LHS = sin(x) [cot(x) + cos(x)tan(x)]

Changing everything to sines and cosines, we have

LHS = sin(x) [ (cos(x)/sin(x)) + cos(x)[sin(x)/cos(x)] ]

Putting the terms in brackets under a common denominator,

LHS = sin(x) [ ( cos^2(x) + cos(x)sin^2(x)) / [sin(x)cos(x)] ]

Now that we have a product of terms, note the sin(x) outside of the brackets cancels with the sin(x) in the denominator within the brackets.

LHS = [cos^2(x) + cos(x)sin^2(x)] / cos(x)

Now, we decompose this into two fractions; after all, we have an addition in the numerator. We decompose this in the same fashion that we can decompose (6 + 2)/2 as 6/2 + 2/2.

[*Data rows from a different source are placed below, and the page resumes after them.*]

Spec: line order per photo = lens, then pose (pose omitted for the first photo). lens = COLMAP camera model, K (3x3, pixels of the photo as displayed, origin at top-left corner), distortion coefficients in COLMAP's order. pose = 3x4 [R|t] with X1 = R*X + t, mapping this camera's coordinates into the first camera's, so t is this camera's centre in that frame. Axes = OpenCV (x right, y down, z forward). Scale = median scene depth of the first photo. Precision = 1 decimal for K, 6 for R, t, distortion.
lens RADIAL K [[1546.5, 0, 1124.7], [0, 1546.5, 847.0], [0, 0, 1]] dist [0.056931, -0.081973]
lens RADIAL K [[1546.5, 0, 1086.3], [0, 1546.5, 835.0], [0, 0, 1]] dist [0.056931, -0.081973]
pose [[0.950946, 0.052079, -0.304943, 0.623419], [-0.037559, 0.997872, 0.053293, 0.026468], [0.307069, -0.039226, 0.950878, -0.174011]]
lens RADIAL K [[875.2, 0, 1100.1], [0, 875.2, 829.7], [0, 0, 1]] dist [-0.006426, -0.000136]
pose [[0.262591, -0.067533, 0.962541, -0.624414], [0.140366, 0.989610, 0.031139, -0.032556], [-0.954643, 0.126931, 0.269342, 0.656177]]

LHS = cos^2(x)/cos(x) + cos(x)sin^2(x)/cos(x)

Now, note the cancellations that occur. In the first fraction, the cos(x) in the denominator will cancel and the cos^2(x) in the numerator will have its power reduced by one. In the second fraction, the cos(x) on the top and bottom will cancel each other out. This leaves

LHS = cos(x) + sin^2(x) = RHS

Answer 2

by def. cot x=1/tg x = cos x/sin x and tg x is sinx/cosx

so the first member can be written as

sinx( cosx/sinx + cos x*sinx/cosx) and performing those operations

= cos x + sin^2x as you wanted

Answer 3

First thing to do is to remember that cotx = cosx/sinx and tanx = sinx/cosx

I will abreviate: sinx = s... cosx = c... tanx = s/c.... cot x = c/s

The problem is


s(c/s + cs/c) = c + s^2

s(c/s + s) = c + s^2

c + s^2 = c + s^2

Does all that make sense?

Answer 4

(sinx)(cot x + cos x tan x)=cos x +sin^2 x
LHS:
(sinx)(cot x + cos x tan x)
=sinx/tanx+sin^2 x
=cosx+sin^2 x
=RHS

there! (: